* [Requirement 1]: Reproduce word for word the part of the discussion of immutable files that starts at "Posted Apr 22, 2019" and ends at "so worth it.".

* [Text]:
───
It's not a magic bullet, but a useful armor layer.

Implementing fully immutable files

Posted Apr 20, 2019 13:01 UTC (Sat) by epa (subscriber, #39769) [Link] (3 responses)

Good point — I would have expected the immutable bit to be permanent, if it were to be useful in practice. (To turn it off you would have to copy the contents to a new file with a new inode number.) Maybe given that only root can turn it off, it still provides some useful property in a system where normal operation is all non-root?

Implementing fully immutable files

Posted Apr 22, 2019 16:39 UTC (Mon) by wahern (subscriber, #37304) [Link] (2 responses)

It *is* useful, even with the way it's currently implemented. For example, exploding a tarball--normally you *want* it to be able to overwrite files lacking write permission bits. Such cases are rather niche, but the complexity is negligible so worth it.
───
* [Requirement 2]: Quote the lines of the entries below, starting at the line containing "genus: Cybianthus" and ending at the line containing "family: Procellariidae", with both of those lines included and nothing else.

* [Input material]:
───
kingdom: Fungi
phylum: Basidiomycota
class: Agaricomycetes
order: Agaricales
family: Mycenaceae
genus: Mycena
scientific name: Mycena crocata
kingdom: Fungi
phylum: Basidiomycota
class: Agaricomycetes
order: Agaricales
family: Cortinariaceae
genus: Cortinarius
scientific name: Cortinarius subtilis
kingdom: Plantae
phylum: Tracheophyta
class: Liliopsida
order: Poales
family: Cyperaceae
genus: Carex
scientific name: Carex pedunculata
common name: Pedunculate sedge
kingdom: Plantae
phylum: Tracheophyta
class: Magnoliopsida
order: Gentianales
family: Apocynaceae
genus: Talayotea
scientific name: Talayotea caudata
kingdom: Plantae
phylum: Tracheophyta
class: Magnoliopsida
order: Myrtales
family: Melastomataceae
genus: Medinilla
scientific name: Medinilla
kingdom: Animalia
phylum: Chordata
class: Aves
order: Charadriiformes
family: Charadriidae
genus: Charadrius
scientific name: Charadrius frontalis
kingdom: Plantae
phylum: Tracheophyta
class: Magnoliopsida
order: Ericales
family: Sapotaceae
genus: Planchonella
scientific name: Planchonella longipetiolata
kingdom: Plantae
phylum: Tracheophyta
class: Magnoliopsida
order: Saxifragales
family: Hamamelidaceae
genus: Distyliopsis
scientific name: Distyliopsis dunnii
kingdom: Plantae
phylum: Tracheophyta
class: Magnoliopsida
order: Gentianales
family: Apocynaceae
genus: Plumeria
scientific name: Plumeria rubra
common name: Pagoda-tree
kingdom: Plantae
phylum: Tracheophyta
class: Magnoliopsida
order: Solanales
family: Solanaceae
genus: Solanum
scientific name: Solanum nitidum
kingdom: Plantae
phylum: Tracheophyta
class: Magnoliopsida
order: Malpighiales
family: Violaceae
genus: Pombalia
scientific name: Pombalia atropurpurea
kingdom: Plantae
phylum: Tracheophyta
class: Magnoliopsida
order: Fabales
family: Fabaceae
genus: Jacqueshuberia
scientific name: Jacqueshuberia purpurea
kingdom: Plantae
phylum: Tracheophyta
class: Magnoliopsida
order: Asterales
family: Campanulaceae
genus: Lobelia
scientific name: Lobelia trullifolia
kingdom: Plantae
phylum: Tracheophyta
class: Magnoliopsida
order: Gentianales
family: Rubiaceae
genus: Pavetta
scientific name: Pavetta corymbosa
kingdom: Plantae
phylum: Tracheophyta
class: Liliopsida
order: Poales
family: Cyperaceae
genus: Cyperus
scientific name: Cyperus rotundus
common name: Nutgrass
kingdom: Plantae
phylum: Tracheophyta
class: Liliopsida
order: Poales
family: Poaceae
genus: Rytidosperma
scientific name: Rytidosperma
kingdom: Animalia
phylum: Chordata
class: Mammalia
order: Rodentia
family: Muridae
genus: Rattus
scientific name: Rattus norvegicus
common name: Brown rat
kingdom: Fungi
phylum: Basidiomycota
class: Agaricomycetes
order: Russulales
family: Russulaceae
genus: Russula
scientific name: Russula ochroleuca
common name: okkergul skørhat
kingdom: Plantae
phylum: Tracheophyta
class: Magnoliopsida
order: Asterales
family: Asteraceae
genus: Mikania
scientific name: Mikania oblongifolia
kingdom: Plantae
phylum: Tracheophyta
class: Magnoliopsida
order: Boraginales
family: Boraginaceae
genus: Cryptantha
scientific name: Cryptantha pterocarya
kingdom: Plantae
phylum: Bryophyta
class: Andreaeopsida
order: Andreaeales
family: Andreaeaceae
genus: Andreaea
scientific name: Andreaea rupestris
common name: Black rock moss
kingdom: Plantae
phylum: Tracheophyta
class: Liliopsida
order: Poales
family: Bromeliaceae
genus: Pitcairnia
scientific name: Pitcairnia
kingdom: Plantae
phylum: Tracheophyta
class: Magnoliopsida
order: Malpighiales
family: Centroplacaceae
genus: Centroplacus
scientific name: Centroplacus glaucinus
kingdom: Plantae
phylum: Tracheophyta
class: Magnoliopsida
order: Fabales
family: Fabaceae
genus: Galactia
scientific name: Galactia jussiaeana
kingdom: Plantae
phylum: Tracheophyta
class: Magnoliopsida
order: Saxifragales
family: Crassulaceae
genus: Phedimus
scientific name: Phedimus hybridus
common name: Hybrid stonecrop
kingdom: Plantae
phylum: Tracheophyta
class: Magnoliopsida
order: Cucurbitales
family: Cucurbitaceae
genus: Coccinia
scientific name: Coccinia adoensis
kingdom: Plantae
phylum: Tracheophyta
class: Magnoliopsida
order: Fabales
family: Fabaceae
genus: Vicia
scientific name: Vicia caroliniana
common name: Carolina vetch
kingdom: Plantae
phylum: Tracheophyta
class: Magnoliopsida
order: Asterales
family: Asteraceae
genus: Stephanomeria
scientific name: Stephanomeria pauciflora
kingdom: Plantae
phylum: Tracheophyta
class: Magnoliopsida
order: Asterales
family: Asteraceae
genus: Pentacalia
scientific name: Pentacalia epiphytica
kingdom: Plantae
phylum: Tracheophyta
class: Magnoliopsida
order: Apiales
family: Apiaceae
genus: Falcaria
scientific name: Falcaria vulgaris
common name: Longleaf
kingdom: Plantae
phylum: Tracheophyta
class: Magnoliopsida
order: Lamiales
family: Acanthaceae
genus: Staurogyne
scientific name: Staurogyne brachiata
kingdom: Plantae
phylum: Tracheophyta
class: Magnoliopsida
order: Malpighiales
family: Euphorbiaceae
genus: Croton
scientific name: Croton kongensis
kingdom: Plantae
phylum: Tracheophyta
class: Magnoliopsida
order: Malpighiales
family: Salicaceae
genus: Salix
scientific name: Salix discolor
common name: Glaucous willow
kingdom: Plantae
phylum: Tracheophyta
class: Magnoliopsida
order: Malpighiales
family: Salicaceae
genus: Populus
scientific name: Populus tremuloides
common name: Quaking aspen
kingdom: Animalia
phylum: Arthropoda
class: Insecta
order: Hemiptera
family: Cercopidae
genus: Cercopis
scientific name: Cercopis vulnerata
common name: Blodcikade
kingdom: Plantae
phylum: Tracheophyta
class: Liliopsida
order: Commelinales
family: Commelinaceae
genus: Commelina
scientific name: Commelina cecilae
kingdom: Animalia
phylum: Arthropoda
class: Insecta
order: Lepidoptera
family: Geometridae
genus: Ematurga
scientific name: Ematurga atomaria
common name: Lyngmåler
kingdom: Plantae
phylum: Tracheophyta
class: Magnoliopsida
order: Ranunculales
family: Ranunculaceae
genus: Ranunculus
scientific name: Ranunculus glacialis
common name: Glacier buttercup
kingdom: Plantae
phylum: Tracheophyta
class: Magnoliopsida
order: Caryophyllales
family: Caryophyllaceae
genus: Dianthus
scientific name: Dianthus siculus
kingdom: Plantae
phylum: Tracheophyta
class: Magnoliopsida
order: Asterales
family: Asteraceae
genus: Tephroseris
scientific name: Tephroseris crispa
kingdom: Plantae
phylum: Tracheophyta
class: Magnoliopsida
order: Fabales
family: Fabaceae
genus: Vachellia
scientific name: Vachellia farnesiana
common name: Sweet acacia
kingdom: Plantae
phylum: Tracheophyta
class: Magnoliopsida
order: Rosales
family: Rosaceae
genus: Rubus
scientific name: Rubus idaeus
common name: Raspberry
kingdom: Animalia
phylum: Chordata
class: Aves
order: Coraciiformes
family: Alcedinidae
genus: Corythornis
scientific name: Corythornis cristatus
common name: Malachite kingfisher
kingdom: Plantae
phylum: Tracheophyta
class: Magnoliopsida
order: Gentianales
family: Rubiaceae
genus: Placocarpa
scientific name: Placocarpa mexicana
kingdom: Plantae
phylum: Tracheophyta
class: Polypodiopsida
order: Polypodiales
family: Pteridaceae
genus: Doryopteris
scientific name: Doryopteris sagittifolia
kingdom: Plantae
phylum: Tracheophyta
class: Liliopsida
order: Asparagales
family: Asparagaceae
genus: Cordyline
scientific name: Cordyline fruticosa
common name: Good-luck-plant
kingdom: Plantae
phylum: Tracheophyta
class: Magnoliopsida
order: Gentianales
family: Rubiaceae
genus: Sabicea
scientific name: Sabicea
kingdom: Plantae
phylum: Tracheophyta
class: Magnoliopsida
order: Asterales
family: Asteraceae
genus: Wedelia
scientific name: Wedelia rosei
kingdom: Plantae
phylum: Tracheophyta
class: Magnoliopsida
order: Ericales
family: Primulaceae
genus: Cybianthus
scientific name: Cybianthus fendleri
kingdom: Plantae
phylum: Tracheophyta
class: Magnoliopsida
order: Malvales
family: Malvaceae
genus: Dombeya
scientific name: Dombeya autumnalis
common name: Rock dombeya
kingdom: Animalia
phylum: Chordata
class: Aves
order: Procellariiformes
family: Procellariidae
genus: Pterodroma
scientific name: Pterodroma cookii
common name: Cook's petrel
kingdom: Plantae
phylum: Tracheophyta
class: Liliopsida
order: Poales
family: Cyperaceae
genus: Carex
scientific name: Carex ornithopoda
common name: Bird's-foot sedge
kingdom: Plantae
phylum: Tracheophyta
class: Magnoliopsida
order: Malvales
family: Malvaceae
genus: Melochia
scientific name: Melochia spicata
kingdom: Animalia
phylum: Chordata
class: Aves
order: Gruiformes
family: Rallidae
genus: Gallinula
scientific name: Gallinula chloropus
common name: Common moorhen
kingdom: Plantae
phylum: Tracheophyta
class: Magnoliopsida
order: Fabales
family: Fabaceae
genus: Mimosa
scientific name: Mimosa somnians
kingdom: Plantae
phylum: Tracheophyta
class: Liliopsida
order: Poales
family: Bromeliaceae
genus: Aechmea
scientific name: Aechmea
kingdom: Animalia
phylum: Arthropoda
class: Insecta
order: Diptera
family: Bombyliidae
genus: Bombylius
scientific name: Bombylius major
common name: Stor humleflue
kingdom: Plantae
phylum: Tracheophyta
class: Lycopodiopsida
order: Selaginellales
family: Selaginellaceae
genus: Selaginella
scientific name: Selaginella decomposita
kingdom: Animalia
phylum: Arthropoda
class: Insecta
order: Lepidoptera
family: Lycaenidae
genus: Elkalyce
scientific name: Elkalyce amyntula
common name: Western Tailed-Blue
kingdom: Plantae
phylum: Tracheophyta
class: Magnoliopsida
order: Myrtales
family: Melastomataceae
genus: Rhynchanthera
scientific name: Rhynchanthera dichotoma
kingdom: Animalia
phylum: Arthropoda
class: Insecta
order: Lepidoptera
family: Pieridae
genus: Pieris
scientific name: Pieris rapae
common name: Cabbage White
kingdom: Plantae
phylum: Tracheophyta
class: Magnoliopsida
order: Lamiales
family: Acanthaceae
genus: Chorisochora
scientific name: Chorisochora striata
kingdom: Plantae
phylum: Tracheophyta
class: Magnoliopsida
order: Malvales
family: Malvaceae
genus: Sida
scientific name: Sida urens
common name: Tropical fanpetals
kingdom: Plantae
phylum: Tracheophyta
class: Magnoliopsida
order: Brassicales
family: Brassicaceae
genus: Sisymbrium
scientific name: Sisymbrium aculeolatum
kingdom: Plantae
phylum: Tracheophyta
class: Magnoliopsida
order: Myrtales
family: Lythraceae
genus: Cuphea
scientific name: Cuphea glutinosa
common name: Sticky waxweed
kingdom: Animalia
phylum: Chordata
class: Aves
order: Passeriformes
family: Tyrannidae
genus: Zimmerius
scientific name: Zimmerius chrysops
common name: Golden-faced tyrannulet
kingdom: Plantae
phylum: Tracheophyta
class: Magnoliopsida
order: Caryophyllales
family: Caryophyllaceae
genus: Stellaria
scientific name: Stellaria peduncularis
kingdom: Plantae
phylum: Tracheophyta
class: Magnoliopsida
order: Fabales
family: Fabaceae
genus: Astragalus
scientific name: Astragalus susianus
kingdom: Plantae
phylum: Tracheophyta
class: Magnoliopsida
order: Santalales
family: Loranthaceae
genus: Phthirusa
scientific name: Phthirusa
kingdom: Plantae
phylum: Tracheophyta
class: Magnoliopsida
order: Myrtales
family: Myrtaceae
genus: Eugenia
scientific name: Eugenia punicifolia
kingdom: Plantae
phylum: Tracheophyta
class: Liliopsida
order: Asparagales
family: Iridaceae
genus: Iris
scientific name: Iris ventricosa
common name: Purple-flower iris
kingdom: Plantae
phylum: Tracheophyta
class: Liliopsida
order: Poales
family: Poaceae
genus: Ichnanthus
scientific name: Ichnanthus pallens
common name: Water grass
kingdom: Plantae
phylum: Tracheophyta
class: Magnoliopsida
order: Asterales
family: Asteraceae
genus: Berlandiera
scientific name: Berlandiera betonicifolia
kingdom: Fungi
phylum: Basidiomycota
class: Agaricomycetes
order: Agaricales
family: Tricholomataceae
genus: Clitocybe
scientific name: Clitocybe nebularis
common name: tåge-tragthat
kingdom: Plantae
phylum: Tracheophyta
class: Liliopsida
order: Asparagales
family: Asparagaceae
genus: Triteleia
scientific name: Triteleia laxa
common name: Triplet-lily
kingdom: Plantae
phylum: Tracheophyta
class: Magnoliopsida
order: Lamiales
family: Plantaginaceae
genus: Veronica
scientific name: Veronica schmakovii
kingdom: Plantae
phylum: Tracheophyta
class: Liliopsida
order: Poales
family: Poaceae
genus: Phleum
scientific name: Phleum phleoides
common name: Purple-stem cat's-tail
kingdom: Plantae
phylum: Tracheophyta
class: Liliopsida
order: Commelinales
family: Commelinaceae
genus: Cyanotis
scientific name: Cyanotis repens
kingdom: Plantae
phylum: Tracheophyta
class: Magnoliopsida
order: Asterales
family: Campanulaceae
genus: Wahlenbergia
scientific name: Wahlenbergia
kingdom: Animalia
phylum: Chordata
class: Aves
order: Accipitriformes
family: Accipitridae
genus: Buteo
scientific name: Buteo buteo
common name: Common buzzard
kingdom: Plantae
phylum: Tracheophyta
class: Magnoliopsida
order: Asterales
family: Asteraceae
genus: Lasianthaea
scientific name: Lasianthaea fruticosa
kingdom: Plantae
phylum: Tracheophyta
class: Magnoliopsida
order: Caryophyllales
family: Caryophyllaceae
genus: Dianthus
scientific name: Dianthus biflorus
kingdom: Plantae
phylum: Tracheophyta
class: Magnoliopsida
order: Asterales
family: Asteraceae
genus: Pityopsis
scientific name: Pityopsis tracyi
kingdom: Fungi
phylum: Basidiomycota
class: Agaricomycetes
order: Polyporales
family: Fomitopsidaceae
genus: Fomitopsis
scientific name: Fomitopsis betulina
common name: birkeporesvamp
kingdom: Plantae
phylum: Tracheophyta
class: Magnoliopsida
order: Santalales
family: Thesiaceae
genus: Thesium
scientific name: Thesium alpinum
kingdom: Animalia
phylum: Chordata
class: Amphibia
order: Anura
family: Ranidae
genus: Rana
───
* [Finished answer 1]:
Posted Apr 22, 2019 16:39 UTC (Mon) by wahern (subscriber, #37304) [Link] (2 responses)

It *is* useful, even with the way it's currently implemented. For example, exploding a tarball--normally you *want* it to be able to overwrite files lacking write permission bits. Such cases are rather niche, but the complexity is negligible so worth it.

* [Finished answer 2]:
genus: Cybianthus
scientific name: Cybianthus fendleri
kingdom: Plantae
phylum: Tracheophyta
class: Magnoliopsida
order: Malvales
family: Malvaceae
genus: Dombeya
scientific name: Dombeya autumnalis
common name: Rock dombeya
kingdom: Animalia
phylum: Chordata
class: Aves
order: Procellariiformes
family: Procellariidae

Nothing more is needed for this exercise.